Our survey of contemporary discussions has highlighted important differences over each of the three dimensions of citizenship. As a legal status, citizenship remains the keystone of contemporary conceptions: its normative core is the principle that citizens shall enjoy equal rights, although most would now agree that, in certain circumstances, equal consideration of individuals’ interests may justifiably result in differential treatment from the state. This broad agreement on principle leaves ample room for disagreement over the particulars, as witnessed by the recurring debates over affirmative action and minority rights. But such discussions have become a hallmark of contemporary liberal societies, and our legal and political discourses are well equipped to handle them. The deeper worry, which new forms of political violence have made more acute, centres upon achieving a proper balance between the recognition of difference and the affirmation of common principles to which all citizens adhere.
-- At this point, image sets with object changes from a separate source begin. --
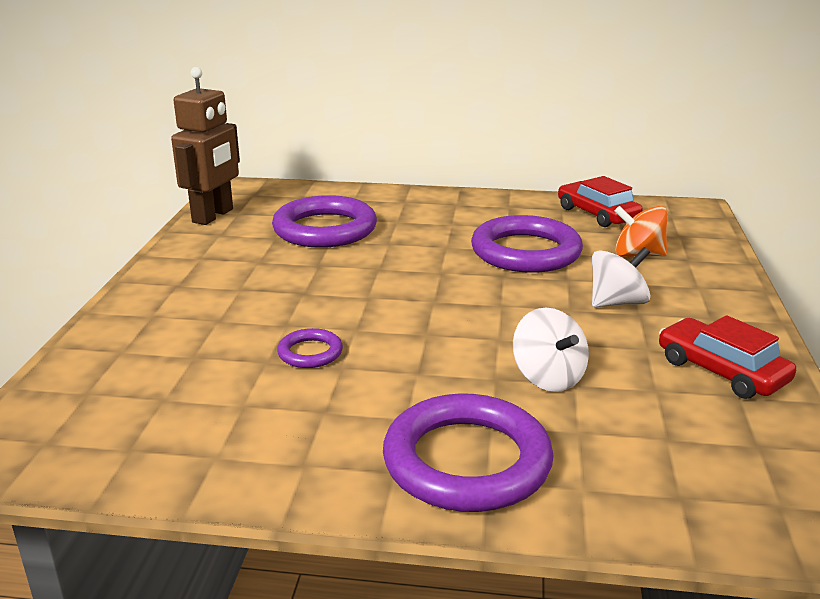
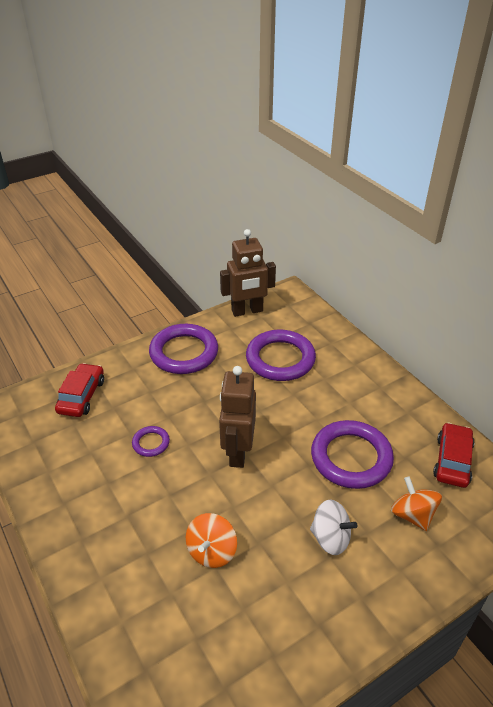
camera: 50 degrees right, 15 degrees up
(421, 304) = (238, 452): none -> brown robot
(467, 461) = (109, 561): purple ring -> purple ring (184, 352)
(548, 377) = (212, 551): white spinning top -> orange spinning top
(721, 371) = (295, 633): red car -> red car (81, 396)

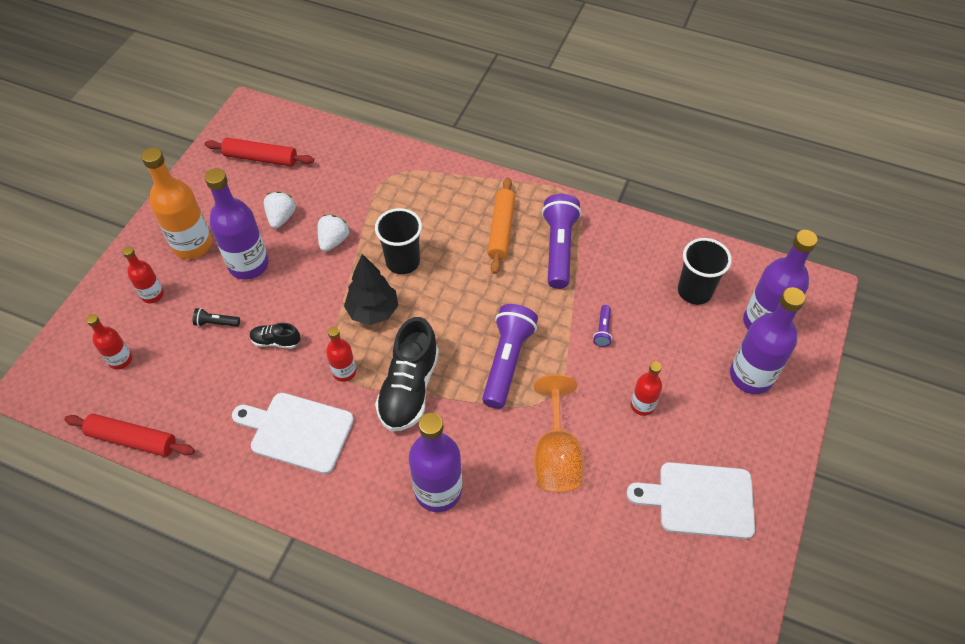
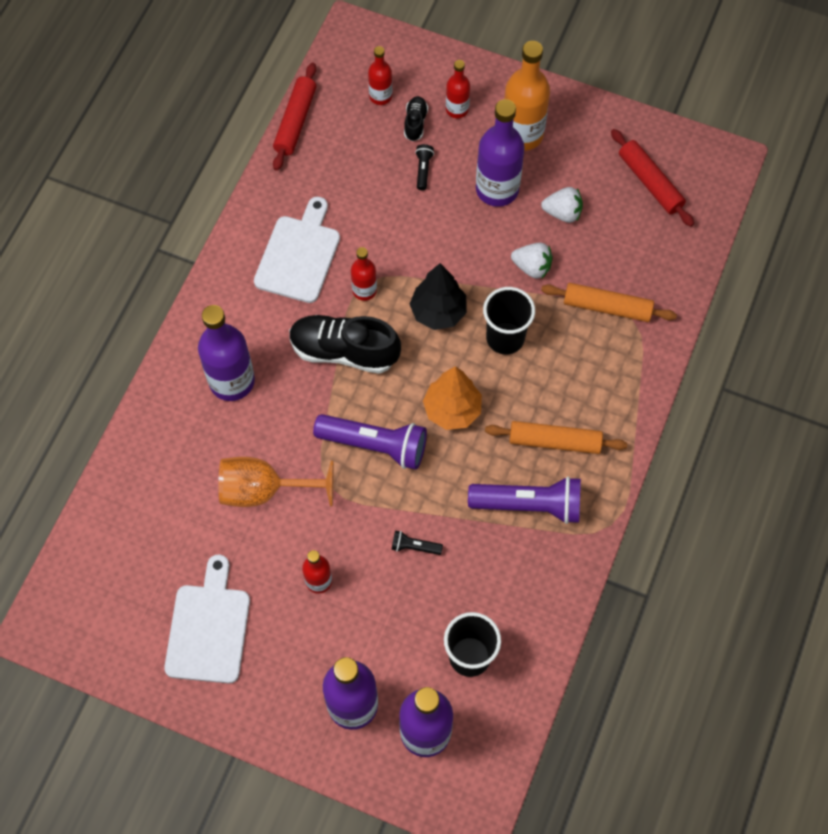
camera: 90 degrees right, 10 degrees up
(261, 158) = (650, 182): red rolling pin -> red rolling pin turned 45 degrees counterclockwise
(276, 341) = (401, 225): black shoe -> black shoe (415, 123)
(378, 191) = (607, 307): none -> orange rolling pin
(472, 301) = (452, 410): none -> orange tree
(602, 330) = (414, 546): purple flashlight -> black flashlight

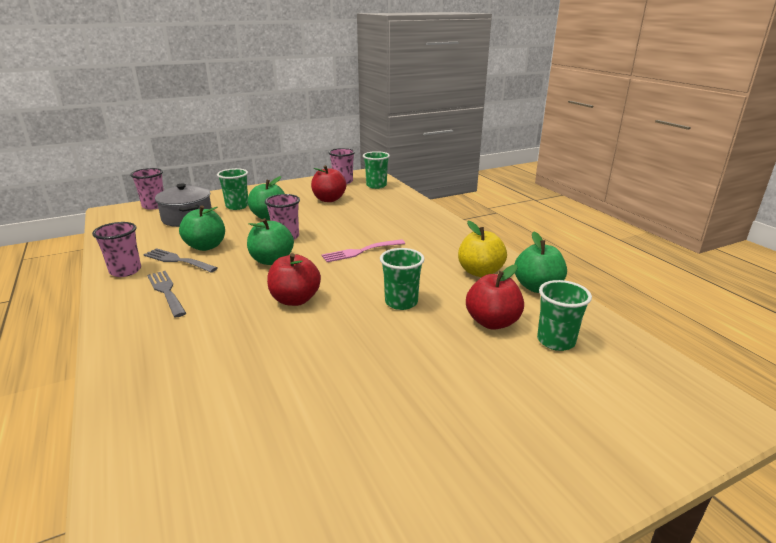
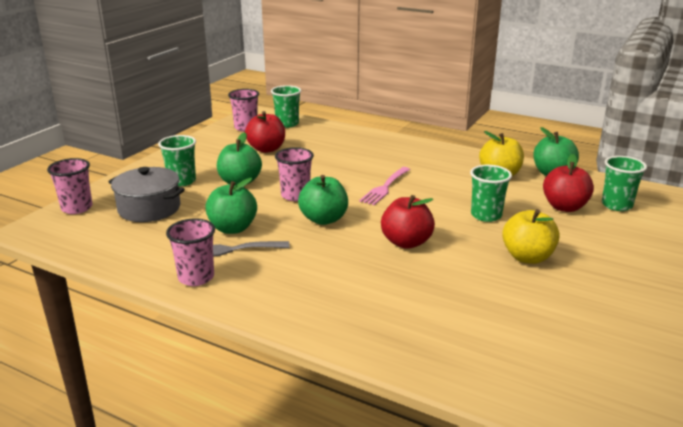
camera: 35 degrees left, 0 degrees up
(166, 291) = (280, 278): grey fork -> none
(369, 353) = (527, 257): none -> yellow apple

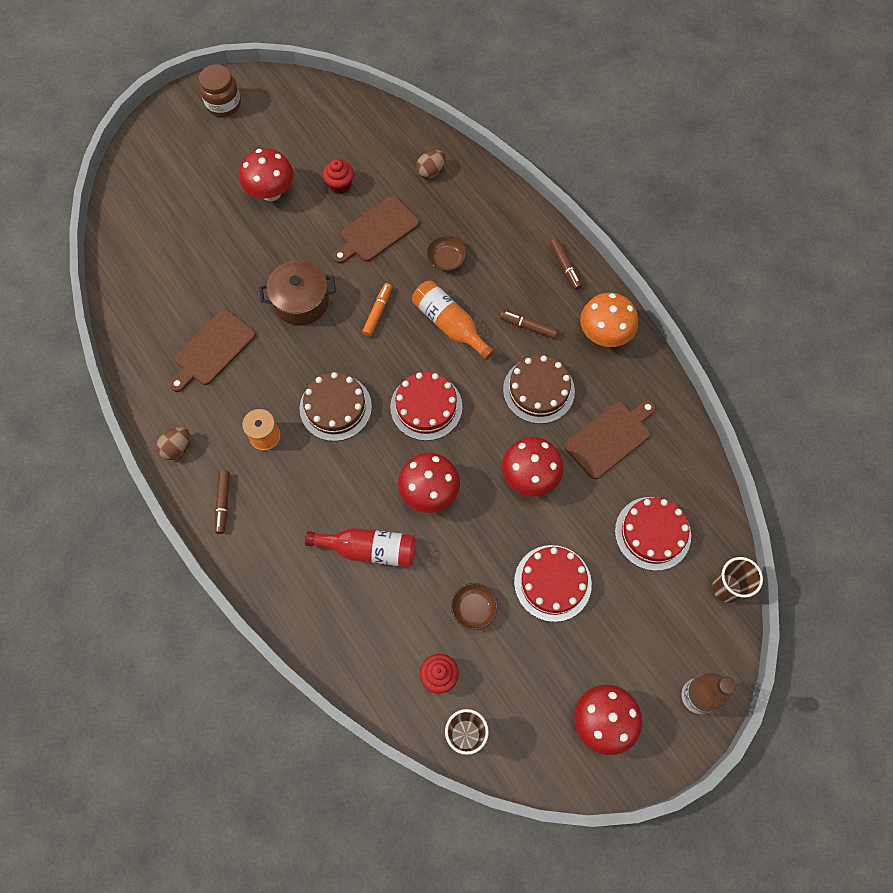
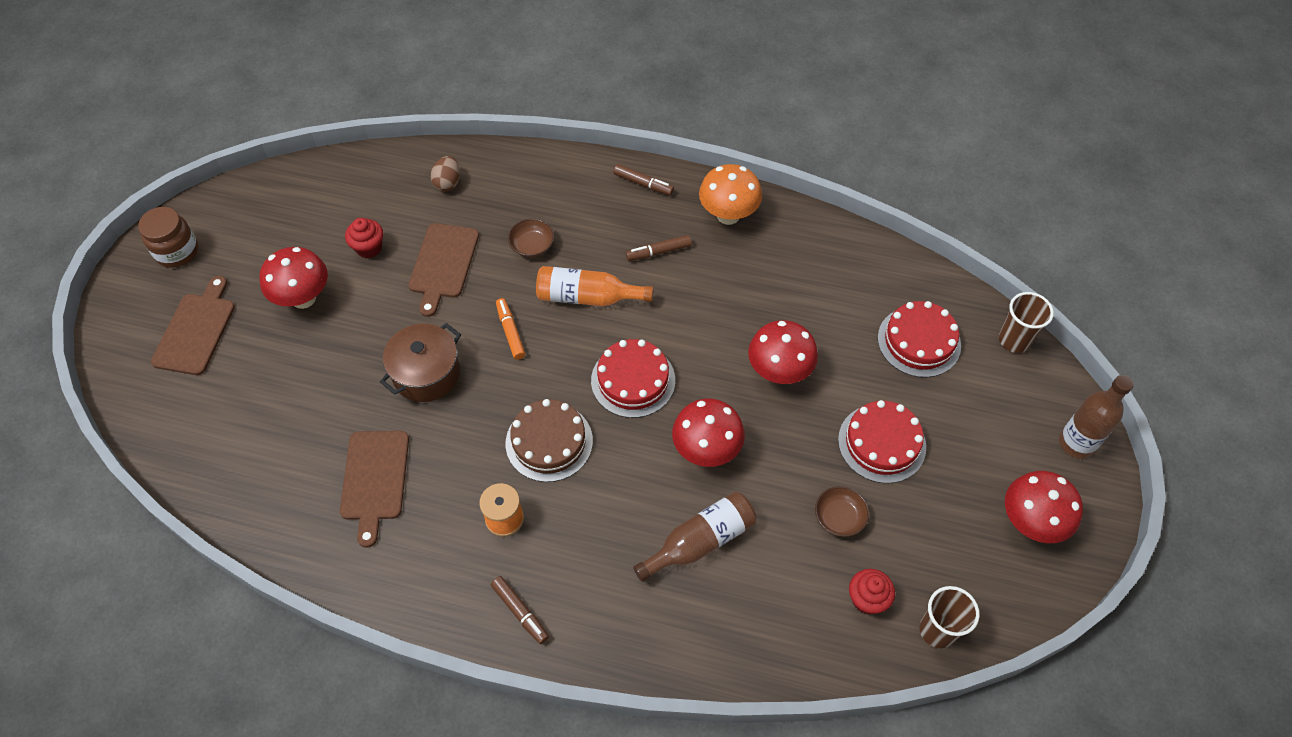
camera: 40 degrees left, 10 degrees down
(177, 448) = (423, 597): brown egg -> none
(369, 549) = (700, 542): red bottle -> brown bottle
(538, 390) = (717, 296): brown cake -> none
(609, 437) = (812, 292): brown cutting board -> brown cutting board (195, 330)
How robust an identity can citizenship provide in complex and internally diverse societies? There is a tension here that is difficult to resolve: our awareness of the pluralist nature of contemporary societies leads us to underscore the importance of general legal and political principles (democracy, human rights, rule of law) rather than the traditional emblems of nationality: common history and culture. Postnationalists, in particular, emphasize the role of democratic political practice in securing social integration. Yet, the complexity and scale of contemporary liberal societies tend to make this practice less significant in the lives of most citizens, a fact reflected in declining levels of participation in formal political institutions. Are we not expecting too much from democratic political practice under current circumstances?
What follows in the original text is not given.